Les auteurs invités sont Catherine Caron et Claude Vaillancourt, d’ATTAC-Québec

Quels enjeux pour les populations, les territoires et l’économie sociale et solidaire en Europe et au Québec ? De fortes inquiétudes confirmées quant aux conséquences de l’AECG sur la politique sociale, la protection de l’environnement, les services publics ou la culture.

Poussé par les lobbies d’affaires, l’Accord économique et commercial global entre le Canada et l’Union européenne ( AECG ) se veut plus ambitieux que l’Accord de libre-échange canado américain ( ALÉ ).
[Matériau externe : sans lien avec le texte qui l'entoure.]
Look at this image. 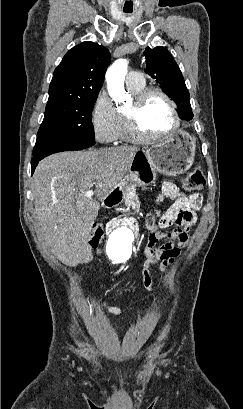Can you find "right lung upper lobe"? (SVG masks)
<instances>
[{"instance_id": "1", "label": "right lung upper lobe", "mask_w": 243, "mask_h": 409, "mask_svg": "<svg viewBox=\"0 0 243 409\" xmlns=\"http://www.w3.org/2000/svg\"><path fill=\"white\" fill-rule=\"evenodd\" d=\"M109 64L107 48L93 42L76 45L54 71L48 102L96 99Z\"/></svg>"}]
</instances>
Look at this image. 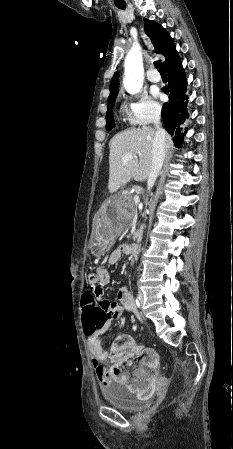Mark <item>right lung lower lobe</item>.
Returning <instances> with one entry per match:
<instances>
[{"label":"right lung lower lobe","instance_id":"obj_1","mask_svg":"<svg viewBox=\"0 0 233 449\" xmlns=\"http://www.w3.org/2000/svg\"><path fill=\"white\" fill-rule=\"evenodd\" d=\"M166 71L168 84L163 91L169 95V101L163 105L161 115L165 129L172 136L175 134L173 141L180 146L187 130L185 128V133H181V126L189 116L187 113L188 96L186 95L187 79L180 60L166 68Z\"/></svg>","mask_w":233,"mask_h":449}]
</instances>
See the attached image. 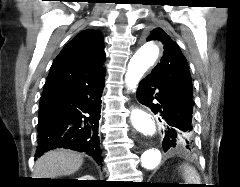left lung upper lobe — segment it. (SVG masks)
Here are the masks:
<instances>
[{"label": "left lung upper lobe", "instance_id": "5c2ea615", "mask_svg": "<svg viewBox=\"0 0 240 187\" xmlns=\"http://www.w3.org/2000/svg\"><path fill=\"white\" fill-rule=\"evenodd\" d=\"M161 41L164 45L160 63L149 74L159 84L182 96L193 98V87L188 63L178 45L161 28L150 32L147 41ZM193 138V132L186 133L183 139Z\"/></svg>", "mask_w": 240, "mask_h": 187}]
</instances>
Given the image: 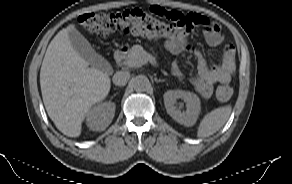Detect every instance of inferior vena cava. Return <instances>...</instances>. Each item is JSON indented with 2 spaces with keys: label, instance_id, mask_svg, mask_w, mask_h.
<instances>
[{
  "label": "inferior vena cava",
  "instance_id": "1",
  "mask_svg": "<svg viewBox=\"0 0 292 184\" xmlns=\"http://www.w3.org/2000/svg\"><path fill=\"white\" fill-rule=\"evenodd\" d=\"M130 79L128 71H118L114 74L112 81L116 86H125Z\"/></svg>",
  "mask_w": 292,
  "mask_h": 184
}]
</instances>
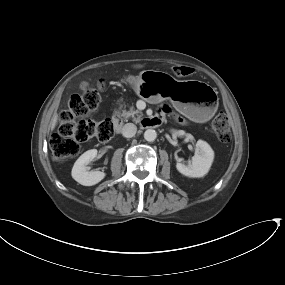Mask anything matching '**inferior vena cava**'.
<instances>
[{
    "instance_id": "1",
    "label": "inferior vena cava",
    "mask_w": 285,
    "mask_h": 285,
    "mask_svg": "<svg viewBox=\"0 0 285 285\" xmlns=\"http://www.w3.org/2000/svg\"><path fill=\"white\" fill-rule=\"evenodd\" d=\"M136 131H137L136 125H134L133 123H127L122 128V135L126 138H131L135 136Z\"/></svg>"
}]
</instances>
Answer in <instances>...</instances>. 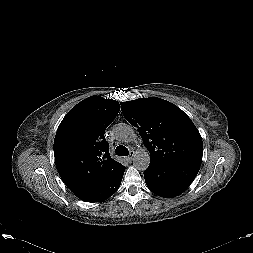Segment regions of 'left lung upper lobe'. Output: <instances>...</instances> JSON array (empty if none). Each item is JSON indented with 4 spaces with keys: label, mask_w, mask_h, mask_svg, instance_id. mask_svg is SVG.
<instances>
[{
    "label": "left lung upper lobe",
    "mask_w": 253,
    "mask_h": 253,
    "mask_svg": "<svg viewBox=\"0 0 253 253\" xmlns=\"http://www.w3.org/2000/svg\"><path fill=\"white\" fill-rule=\"evenodd\" d=\"M126 120L136 127L151 160L201 165L202 138L191 119L174 104L157 98L121 102Z\"/></svg>",
    "instance_id": "obj_1"
}]
</instances>
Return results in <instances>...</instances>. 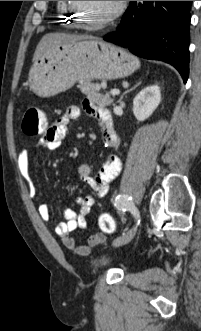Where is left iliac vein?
<instances>
[{"mask_svg": "<svg viewBox=\"0 0 201 331\" xmlns=\"http://www.w3.org/2000/svg\"><path fill=\"white\" fill-rule=\"evenodd\" d=\"M136 232H137V227H133L132 229H130L129 231H127L123 235L117 237L113 241V246L119 247V246H122V245H125V244L129 243L134 238Z\"/></svg>", "mask_w": 201, "mask_h": 331, "instance_id": "left-iliac-vein-1", "label": "left iliac vein"}]
</instances>
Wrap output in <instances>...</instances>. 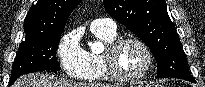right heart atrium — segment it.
Instances as JSON below:
<instances>
[{
  "instance_id": "d8ad5b80",
  "label": "right heart atrium",
  "mask_w": 205,
  "mask_h": 87,
  "mask_svg": "<svg viewBox=\"0 0 205 87\" xmlns=\"http://www.w3.org/2000/svg\"><path fill=\"white\" fill-rule=\"evenodd\" d=\"M59 63L65 73L72 78H80L87 69L86 51L81 47L76 33L65 34L56 49Z\"/></svg>"
}]
</instances>
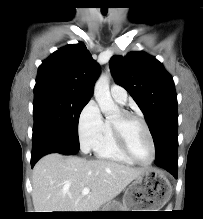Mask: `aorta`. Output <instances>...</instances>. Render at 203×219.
<instances>
[{
    "mask_svg": "<svg viewBox=\"0 0 203 219\" xmlns=\"http://www.w3.org/2000/svg\"><path fill=\"white\" fill-rule=\"evenodd\" d=\"M94 97L105 116L118 112L119 108L113 101L109 90V77L102 74L95 83Z\"/></svg>",
    "mask_w": 203,
    "mask_h": 219,
    "instance_id": "762f6f07",
    "label": "aorta"
}]
</instances>
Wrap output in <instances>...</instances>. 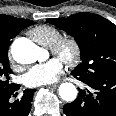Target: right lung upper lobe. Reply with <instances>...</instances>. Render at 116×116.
Wrapping results in <instances>:
<instances>
[{"label":"right lung upper lobe","instance_id":"1","mask_svg":"<svg viewBox=\"0 0 116 116\" xmlns=\"http://www.w3.org/2000/svg\"><path fill=\"white\" fill-rule=\"evenodd\" d=\"M30 20L0 14V42H11L21 30L28 27Z\"/></svg>","mask_w":116,"mask_h":116}]
</instances>
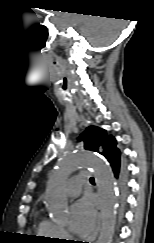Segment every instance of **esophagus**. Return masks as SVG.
<instances>
[{
  "label": "esophagus",
  "instance_id": "obj_1",
  "mask_svg": "<svg viewBox=\"0 0 154 243\" xmlns=\"http://www.w3.org/2000/svg\"><path fill=\"white\" fill-rule=\"evenodd\" d=\"M101 223H102V214H101V208L98 207V220H97V227L94 231V233L88 238L87 243H93V241L96 239L100 228H101Z\"/></svg>",
  "mask_w": 154,
  "mask_h": 243
}]
</instances>
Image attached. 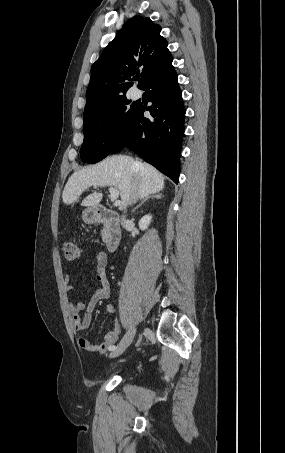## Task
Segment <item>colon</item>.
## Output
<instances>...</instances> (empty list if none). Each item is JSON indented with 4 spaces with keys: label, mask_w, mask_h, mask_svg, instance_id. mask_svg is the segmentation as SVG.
Wrapping results in <instances>:
<instances>
[{
    "label": "colon",
    "mask_w": 285,
    "mask_h": 453,
    "mask_svg": "<svg viewBox=\"0 0 285 453\" xmlns=\"http://www.w3.org/2000/svg\"><path fill=\"white\" fill-rule=\"evenodd\" d=\"M63 251L66 259L75 260L80 257L82 249L75 238H71L64 243Z\"/></svg>",
    "instance_id": "5ec220e1"
}]
</instances>
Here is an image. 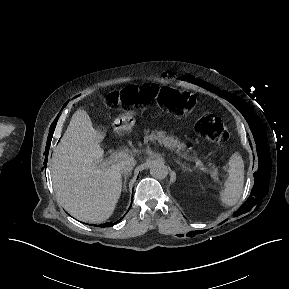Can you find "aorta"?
<instances>
[{"label": "aorta", "mask_w": 289, "mask_h": 289, "mask_svg": "<svg viewBox=\"0 0 289 289\" xmlns=\"http://www.w3.org/2000/svg\"><path fill=\"white\" fill-rule=\"evenodd\" d=\"M150 174L153 178L162 180L168 175V168L163 163H154L150 168Z\"/></svg>", "instance_id": "762f6f07"}]
</instances>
Mai 2009, les négociations ont débuté et doivent se terminer d’ici la fin de l’année 2011.

Janvier 2010, les plus grands syndicats du secteur public canadien et leurs vis-à-vis européens ont publié une étude qui soulève la majorité des enjeux majeurs présentés ci-après.

19 avril 2010, l’Internationale des services publics, la Fédération syndicale européenne des services publics, de concert avec des syndicats affiliés et des organisations de la société civile membres du Réseau canadien pour le commerce juste, dont fait partie ATTAC-Québec, ont dévoilé certains aspects de l’ébauche de l’AECG, obtenue grâce à une fuite. Leurs inquiétudes ont été confirmées quant aux conséquences de cet accord pour la politique sociale, la protection de l’environnement, les services publics, la culture, les droits de propriété intellectuelle, la souveraineté alimentaire et d’autres domaines essentiels pour les citoyens européens et canadiens. Ensemble, ils ont demandé à la Commission européenne et au gouvernement canadien de ne pas négocier un accord qui permette aux entreprises de remettre en question les politiques gouvernementales locales d’achat ou de réglementation et de soutenir plutôt la protection sociale et le travail décent dans le monde entier – un impératif dans le contexte de la crise mondiale. Le Réseau canadien a publié une déclaration faisant part des demandes qui devraient être prises en compte avant que les négociations ne puissent continuer.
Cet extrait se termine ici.